Researchers Couple Printed Logic with Printed Memory
The device processes only small amounts of data, but at a very low cost.
Now researchers at the Palo Alto Research Center (PARC) and the Norwegian company Thinfilm Electronics have announced a printed electronic device that, for the first time, marries transistors with memory. The device provides a low-cost way to read, write, and process small amounts of data. In addition, the added logic increases the amount of data that can be stored.
Printed circuits, made of organic inks, operate far more slowly and with less memory capacity than their silicon counterparts, but they can be made for pennies. Printed circuits can also go where silicon currently cannot: wrapping around a child’s toy, for example, or conforming to the curve of a soldier’s helmet.
Earlier this year, Thinfilm showed off a handheld device capable of reading cards printed with circuits that store 20 bits of data. In May, the company announced engineering deals with two major toy manufacturers who plan to use its printable memory.

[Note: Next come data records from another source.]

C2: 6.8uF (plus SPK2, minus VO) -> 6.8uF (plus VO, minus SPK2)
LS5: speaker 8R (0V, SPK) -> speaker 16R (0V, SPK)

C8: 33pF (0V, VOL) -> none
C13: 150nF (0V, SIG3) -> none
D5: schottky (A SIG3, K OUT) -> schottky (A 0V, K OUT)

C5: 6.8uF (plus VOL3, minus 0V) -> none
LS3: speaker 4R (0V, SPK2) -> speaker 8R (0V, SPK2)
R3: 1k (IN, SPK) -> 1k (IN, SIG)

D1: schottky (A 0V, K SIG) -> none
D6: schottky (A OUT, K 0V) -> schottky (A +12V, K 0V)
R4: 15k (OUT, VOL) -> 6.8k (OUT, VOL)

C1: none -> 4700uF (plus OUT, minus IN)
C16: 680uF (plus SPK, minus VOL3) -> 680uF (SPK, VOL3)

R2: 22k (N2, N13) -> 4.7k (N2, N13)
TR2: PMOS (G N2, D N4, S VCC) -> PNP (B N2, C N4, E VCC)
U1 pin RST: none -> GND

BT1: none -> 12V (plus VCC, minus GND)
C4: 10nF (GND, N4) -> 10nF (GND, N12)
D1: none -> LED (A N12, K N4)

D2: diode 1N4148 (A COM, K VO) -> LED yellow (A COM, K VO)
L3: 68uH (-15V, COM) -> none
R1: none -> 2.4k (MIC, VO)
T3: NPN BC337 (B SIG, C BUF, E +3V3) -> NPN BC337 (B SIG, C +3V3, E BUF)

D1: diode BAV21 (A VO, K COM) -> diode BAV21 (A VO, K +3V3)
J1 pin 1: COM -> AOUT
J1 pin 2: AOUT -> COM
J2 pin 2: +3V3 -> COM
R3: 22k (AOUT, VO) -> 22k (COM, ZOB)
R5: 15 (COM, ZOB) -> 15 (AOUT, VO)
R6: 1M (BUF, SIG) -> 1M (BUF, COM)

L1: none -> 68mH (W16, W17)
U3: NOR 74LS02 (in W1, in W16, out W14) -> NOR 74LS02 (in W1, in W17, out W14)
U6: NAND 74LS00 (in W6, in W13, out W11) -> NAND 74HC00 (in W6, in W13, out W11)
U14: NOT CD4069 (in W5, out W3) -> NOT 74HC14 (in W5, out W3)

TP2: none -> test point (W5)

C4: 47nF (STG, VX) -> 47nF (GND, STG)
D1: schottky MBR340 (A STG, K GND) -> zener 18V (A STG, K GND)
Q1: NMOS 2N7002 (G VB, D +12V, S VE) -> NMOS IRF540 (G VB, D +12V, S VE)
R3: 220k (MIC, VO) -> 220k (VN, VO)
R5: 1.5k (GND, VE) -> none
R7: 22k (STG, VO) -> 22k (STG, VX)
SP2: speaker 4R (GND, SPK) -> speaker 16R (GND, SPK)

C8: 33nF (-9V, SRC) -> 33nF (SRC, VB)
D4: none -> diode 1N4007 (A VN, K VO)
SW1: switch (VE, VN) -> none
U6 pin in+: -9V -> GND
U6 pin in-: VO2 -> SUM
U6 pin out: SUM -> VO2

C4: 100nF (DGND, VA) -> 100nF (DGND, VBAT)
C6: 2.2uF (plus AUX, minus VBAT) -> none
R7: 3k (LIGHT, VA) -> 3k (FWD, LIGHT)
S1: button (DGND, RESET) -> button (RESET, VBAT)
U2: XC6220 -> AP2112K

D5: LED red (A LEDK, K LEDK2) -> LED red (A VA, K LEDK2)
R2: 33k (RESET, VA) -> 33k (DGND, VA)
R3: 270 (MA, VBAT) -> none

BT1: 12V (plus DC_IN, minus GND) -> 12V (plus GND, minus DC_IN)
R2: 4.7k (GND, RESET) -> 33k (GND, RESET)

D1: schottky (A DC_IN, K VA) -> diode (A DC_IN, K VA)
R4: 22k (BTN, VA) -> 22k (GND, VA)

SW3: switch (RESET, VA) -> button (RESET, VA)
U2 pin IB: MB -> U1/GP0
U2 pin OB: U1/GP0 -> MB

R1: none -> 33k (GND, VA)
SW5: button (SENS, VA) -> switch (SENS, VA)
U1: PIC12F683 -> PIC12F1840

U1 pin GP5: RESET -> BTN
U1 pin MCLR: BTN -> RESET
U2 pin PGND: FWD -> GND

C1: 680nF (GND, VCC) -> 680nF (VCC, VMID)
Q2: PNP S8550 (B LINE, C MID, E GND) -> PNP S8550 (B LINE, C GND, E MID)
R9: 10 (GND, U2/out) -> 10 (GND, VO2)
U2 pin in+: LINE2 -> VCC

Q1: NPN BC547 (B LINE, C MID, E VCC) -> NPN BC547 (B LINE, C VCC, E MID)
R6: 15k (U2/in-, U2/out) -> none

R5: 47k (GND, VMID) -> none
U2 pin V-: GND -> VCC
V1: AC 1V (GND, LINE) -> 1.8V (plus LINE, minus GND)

Adding logic to memory is crucial to increasing the storage capacity of the device, explains Janos Veres, manager of printed electronics at PARC. “We really needed to have a printed logic array that lets us address memory and increase bit count,” he says. Memory arrays are split up into rows and columns. To select a row or column, you need a logic circuit, Veres says. “The power of this demonstration is we’ve shown that you can address rows and columns with this technology,” he says. “The next step will be building bigger memory.”
One of the major advances of this prototype is the development of printed logic circuits that are analogous to so-called CMOS circuits in silicon. CMOS stands for complementary-metal oxide-semiconductor—a combination of two key kinds of transistors, called an n-type and a p-type.
The prototype is a “building block” that can be used for a number of different applications, says Raghu Das, CEO of IDTechEX, a research firm. “There has been a huge effort on printing transistors globally,” Das says, “but very poor effort on making useful building blocks like this, which can be used horizontally for many applications.” The announcement by PARC and Thinfilm, he says, is “very good news.”
Thinfilm CEO Davor Sutija is interested in integrating the new device with a number of other printed electronics, particularly sensors. “You can see if a sensor has hit a particular threshold and record the number of times in memory,” he says. Sutija says the technology could record if a vaccine has been exposed to incorrect handling practices, or if food or other items that need refrigeration have gotten too warm. It could also power price tags that change depending on the time of day.
These sorts of applications are only possible, however, if manufacturing costs can be kept down. Thinfilm has partnered with Inktec, a leading developer of inks, to make the logic and memory devices in bulk. According to Sutija, his company’s 20-bit memory sells for five cents. Within the next three to five years, he expects, the more advanced systems will cost pennies. “Three to six cents isn’t hard to envision, given the scalability of printing,” he says.